* **Work instruction**: Copy nothing but the text: reproduce each line of the listing exactly and leave the pictures out.

* **Source material**:
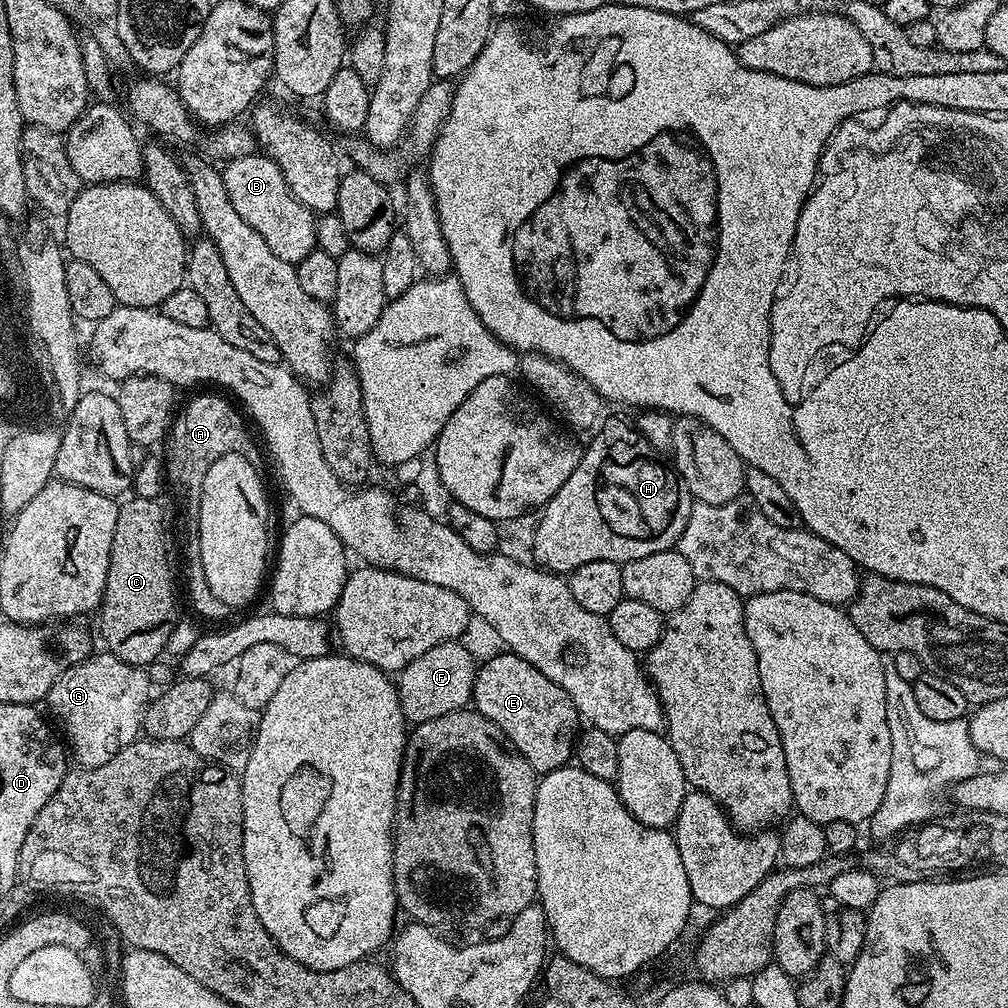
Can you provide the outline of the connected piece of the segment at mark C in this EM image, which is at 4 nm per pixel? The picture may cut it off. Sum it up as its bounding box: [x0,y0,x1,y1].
[98,495,178,666]

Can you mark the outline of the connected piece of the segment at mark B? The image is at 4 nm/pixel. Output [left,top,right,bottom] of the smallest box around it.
[222,154,316,264]

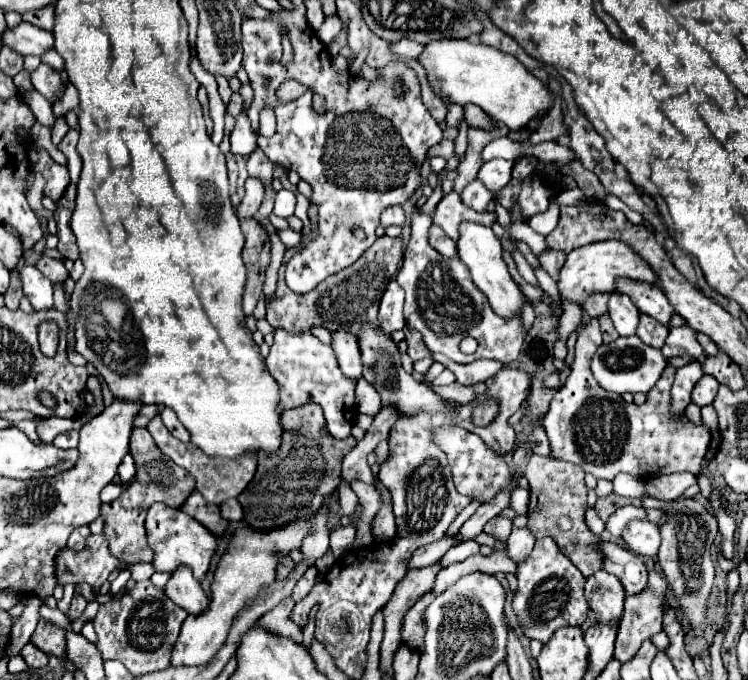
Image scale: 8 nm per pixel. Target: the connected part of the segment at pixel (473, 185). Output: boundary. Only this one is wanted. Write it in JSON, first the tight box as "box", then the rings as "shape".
{"box":[462,180,494,210],"shape":[[[480,180],[470,182],[462,192],[462,202],[466,206],[472,206],[474,210],[486,210],[486,206],[490,204],[492,198],[494,198],[494,194],[488,192],[488,188]]]}

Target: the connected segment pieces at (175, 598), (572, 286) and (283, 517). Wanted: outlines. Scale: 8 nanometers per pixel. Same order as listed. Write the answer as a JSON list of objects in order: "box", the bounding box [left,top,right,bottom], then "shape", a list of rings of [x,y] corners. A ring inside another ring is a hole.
[{"box":[164,566,210,614],"shape":[[[180,566],[180,570],[172,572],[168,584],[164,586],[164,594],[188,614],[202,614],[210,602],[188,566]]]},{"box":[556,240,656,306],"shape":[[[606,240],[572,250],[564,266],[560,268],[560,278],[556,286],[562,300],[570,300],[582,306],[586,298],[590,298],[596,292],[614,292],[614,278],[618,276],[626,276],[642,282],[656,282],[656,274],[652,272],[652,268],[628,244],[618,240]]]},{"box":[238,402,356,530],"shape":[[[312,402],[304,404],[300,408],[284,410],[282,412],[282,424],[284,424],[284,436],[282,436],[282,446],[280,446],[278,454],[274,454],[272,458],[258,454],[256,476],[246,486],[246,490],[238,496],[238,502],[244,508],[244,518],[248,520],[250,526],[254,526],[258,530],[270,530],[276,526],[284,526],[284,524],[288,524],[296,518],[304,518],[308,512],[316,510],[320,506],[322,496],[330,494],[340,484],[340,462],[342,462],[344,454],[356,446],[356,440],[352,436],[348,440],[332,438],[326,430],[320,406],[316,406]]]}]

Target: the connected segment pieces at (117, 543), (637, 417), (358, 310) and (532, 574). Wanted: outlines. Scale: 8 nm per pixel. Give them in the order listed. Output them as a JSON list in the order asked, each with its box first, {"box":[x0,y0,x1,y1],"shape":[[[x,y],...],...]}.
[{"box":[102,428,194,564],"shape":[[[134,428],[130,436],[130,454],[136,462],[136,478],[126,486],[126,490],[110,504],[102,504],[102,518],[104,518],[104,538],[116,558],[126,564],[136,562],[152,562],[152,550],[146,542],[144,518],[148,508],[154,502],[164,502],[168,506],[180,508],[188,494],[194,490],[194,478],[180,466],[176,466],[170,458],[166,458],[158,446],[154,444],[150,432],[146,428]]]},{"box":[544,320,710,480],"shape":[[[592,320],[578,332],[576,358],[566,384],[556,390],[550,410],[544,416],[544,428],[550,438],[552,456],[574,462],[596,478],[612,480],[618,472],[642,474],[674,474],[700,472],[700,462],[708,452],[710,430],[704,424],[694,424],[688,418],[676,418],[672,412],[670,386],[674,368],[666,368],[656,386],[646,394],[644,404],[624,402],[618,394],[604,390],[592,376],[590,362],[596,348],[602,344],[598,320]]]},{"box":[266,236,402,336],"shape":[[[382,236],[378,238],[362,256],[356,260],[350,268],[340,270],[338,274],[326,278],[320,286],[310,290],[308,294],[294,294],[288,290],[285,282],[285,269],[289,260],[301,249],[292,247],[286,250],[283,264],[278,272],[278,288],[268,304],[268,314],[266,320],[274,328],[282,328],[294,334],[300,332],[310,332],[314,326],[324,326],[328,330],[348,330],[350,334],[358,336],[364,324],[378,324],[378,306],[380,298],[388,286],[388,282],[394,278],[400,266],[402,258],[402,240],[400,238],[390,238]]]},{"box":[514,538,588,642],"shape":[[[552,538],[536,542],[530,558],[516,570],[518,592],[514,594],[514,612],[528,638],[546,642],[560,626],[580,626],[588,614],[588,602],[584,598],[582,572],[558,550]]]}]

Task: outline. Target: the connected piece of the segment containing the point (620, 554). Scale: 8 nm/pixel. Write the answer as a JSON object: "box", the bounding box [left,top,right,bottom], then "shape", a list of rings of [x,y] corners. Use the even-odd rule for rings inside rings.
{"box":[598,542,648,594],"shape":[[[600,542],[598,550],[602,554],[604,570],[612,572],[624,586],[626,594],[638,594],[648,584],[648,572],[640,560],[640,556],[632,554],[630,550],[612,544],[612,542]]]}

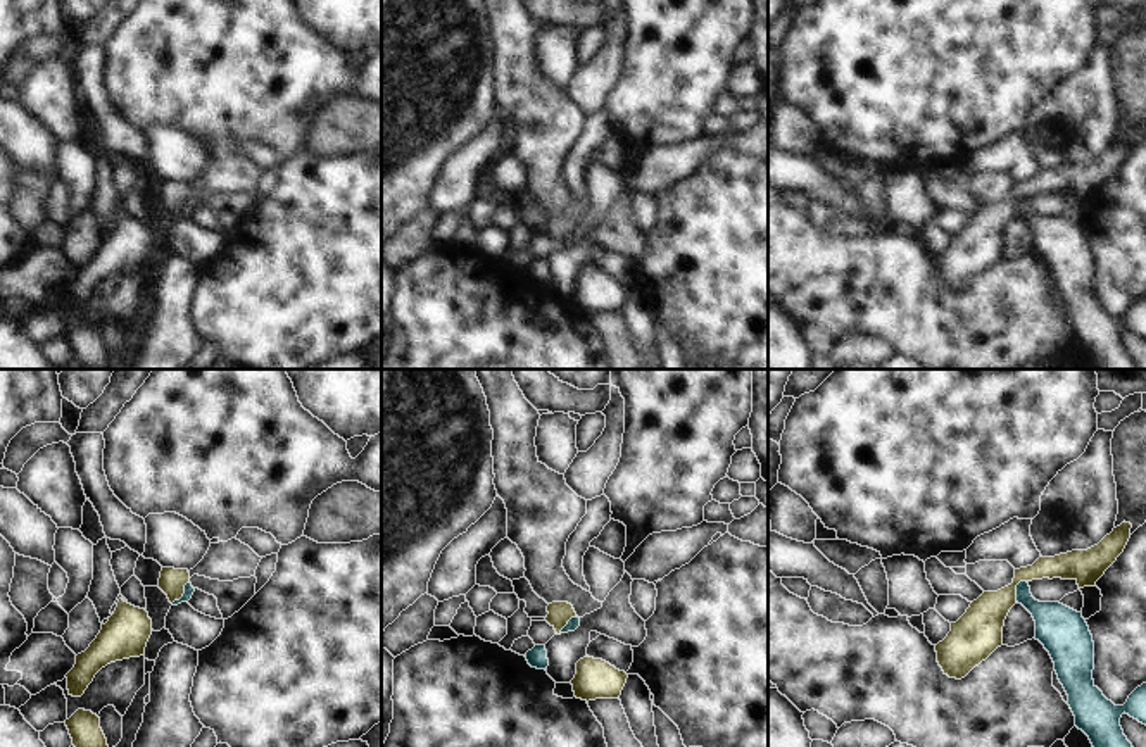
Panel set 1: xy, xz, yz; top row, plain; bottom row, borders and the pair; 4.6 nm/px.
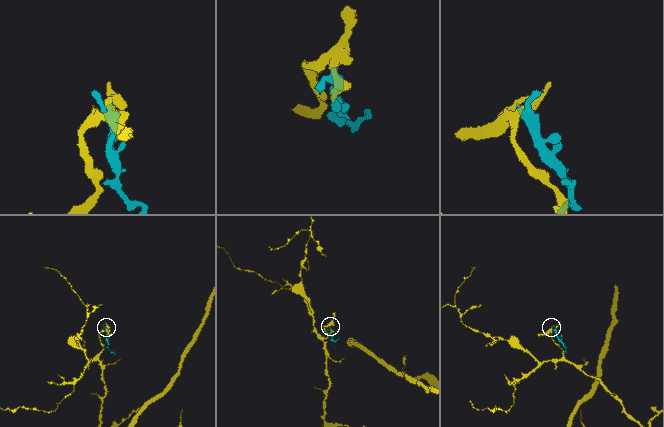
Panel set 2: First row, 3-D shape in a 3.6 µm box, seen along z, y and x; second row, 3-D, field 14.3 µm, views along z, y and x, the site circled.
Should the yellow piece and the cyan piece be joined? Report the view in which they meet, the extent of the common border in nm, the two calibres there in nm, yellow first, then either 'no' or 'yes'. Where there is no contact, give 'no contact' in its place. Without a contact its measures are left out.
yz | 120 nm | 200/190 nm | no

* **The completed task**:
Can you provide the outline of the connected piece of the segment at mark C in this EM image, which is at 4 nm per pixel? The picture may cut it off. Sum it up as its bounding box: [x0,y0,x1,y1].
[98,495,178,666]

Can you mark the outline of the connected piece of the segment at mark B? The image is at 4 nm/pixel. Output [left,top,right,bottom] of the smallest box around it.
[222,154,316,264]

Image scale: 8 nm per pixel. Target: the connected part of the segment at pixel (473, 185). Output: boundary. Only this one is wanted. Write it in JSON, first the tight box as "box", then the rings as "shape".
{"box":[462,180,494,210],"shape":[[[480,180],[470,182],[462,192],[462,202],[466,206],[472,206],[474,210],[486,210],[486,206],[490,204],[492,198],[494,198],[494,194],[488,192],[488,188]]]}

Target: the connected segment pieces at (175, 598), (572, 286) and (283, 517). Wanted: outlines. Scale: 8 nanometers per pixel. Same order as listed. Write the answer as a JSON list of objects in order: "box", the bounding box [left,top,right,bottom], then "shape", a list of rings of [x,y] corners. A ring inside another ring is a hole.
[{"box":[164,566,210,614],"shape":[[[180,566],[180,570],[172,572],[168,584],[164,586],[164,594],[188,614],[202,614],[210,602],[188,566]]]},{"box":[556,240,656,306],"shape":[[[606,240],[572,250],[564,266],[560,268],[560,278],[556,286],[562,300],[570,300],[582,306],[586,298],[590,298],[596,292],[614,292],[614,278],[618,276],[626,276],[642,282],[656,282],[656,274],[652,272],[652,268],[628,244],[618,240]]]},{"box":[238,402,356,530],"shape":[[[312,402],[304,404],[300,408],[284,410],[282,412],[282,424],[284,424],[284,436],[282,436],[282,446],[280,446],[278,454],[274,454],[272,458],[258,454],[256,476],[246,486],[246,490],[238,496],[238,502],[244,508],[244,518],[248,520],[250,526],[254,526],[258,530],[270,530],[276,526],[284,526],[284,524],[288,524],[296,518],[304,518],[308,512],[316,510],[320,506],[322,496],[330,494],[340,484],[340,462],[342,462],[344,454],[356,446],[356,440],[352,436],[348,440],[332,438],[326,430],[320,406],[316,406]]]}]

Target: the connected segment pieces at (117, 543), (637, 417), (358, 310) and (532, 574). Wanted: outlines. Scale: 8 nm per pixel. Give them in the order listed. Output them as a JSON list in the order asked, each with its box first, {"box":[x0,y0,x1,y1],"shape":[[[x,y],...],...]}.
[{"box":[102,428,194,564],"shape":[[[134,428],[130,436],[130,454],[136,462],[136,478],[126,486],[126,490],[110,504],[102,504],[102,518],[104,518],[104,538],[116,558],[126,564],[136,562],[152,562],[152,550],[146,542],[144,518],[148,508],[154,502],[164,502],[168,506],[180,508],[188,494],[194,490],[194,478],[180,466],[176,466],[170,458],[166,458],[158,446],[154,444],[150,432],[146,428]]]},{"box":[544,320,710,480],"shape":[[[592,320],[578,332],[576,358],[566,384],[556,390],[550,410],[544,416],[544,428],[550,438],[552,456],[574,462],[596,478],[612,480],[618,472],[642,474],[674,474],[700,472],[700,462],[708,452],[710,430],[704,424],[694,424],[688,418],[676,418],[672,412],[670,386],[674,368],[666,368],[656,386],[646,394],[644,404],[624,402],[618,394],[604,390],[592,376],[590,362],[596,348],[602,344],[598,320]]]},{"box":[266,236,402,336],"shape":[[[382,236],[378,238],[362,256],[356,260],[350,268],[340,270],[338,274],[326,278],[320,286],[310,290],[308,294],[294,294],[288,290],[285,282],[285,269],[289,260],[301,249],[292,247],[286,250],[283,264],[278,272],[278,288],[268,304],[268,314],[266,320],[274,328],[282,328],[294,334],[300,332],[310,332],[314,326],[324,326],[328,330],[348,330],[350,334],[358,336],[364,324],[378,324],[378,306],[380,298],[388,286],[388,282],[394,278],[400,266],[402,258],[402,240],[400,238],[390,238]]]},{"box":[514,538,588,642],"shape":[[[552,538],[536,542],[530,558],[516,570],[518,592],[514,594],[514,612],[528,638],[546,642],[560,626],[580,626],[588,614],[588,602],[584,598],[582,572],[558,550]]]}]

Task: outline. Target: the connected piece of the segment containing the point (620, 554). Scale: 8 nm/pixel. Write the answer as a JSON object: "box", the bounding box [left,top,right,bottom], then "shape", a list of rings of [x,y] corners. Use the even-odd rule for rings inside rings.
{"box":[598,542,648,594],"shape":[[[600,542],[598,550],[602,554],[604,570],[612,572],[624,586],[626,594],[638,594],[648,584],[648,572],[640,560],[640,556],[632,554],[630,550],[612,544],[612,542]]]}

Panel set 1: xy, xz, yz; top row, plain; bottom row, borders and the pair; 4.6 nm/px.
Panel set 2: First row, 3-D shape in a 3.6 µm box, seen along z, y and x; second row, 3-D, field 14.3 µm, views along z, y and x, the site circled.
Should the yellow piece and the cyan piece be joined? Report the view in which they meet, the extent of the common border in nm, the two calibres there in nm, yellow first, then either 'no' or 'yes'. Where there is no contact, give 'no contact' in its place. Without a contact its measures are left out.
yz | 120 nm | 200/190 nm | no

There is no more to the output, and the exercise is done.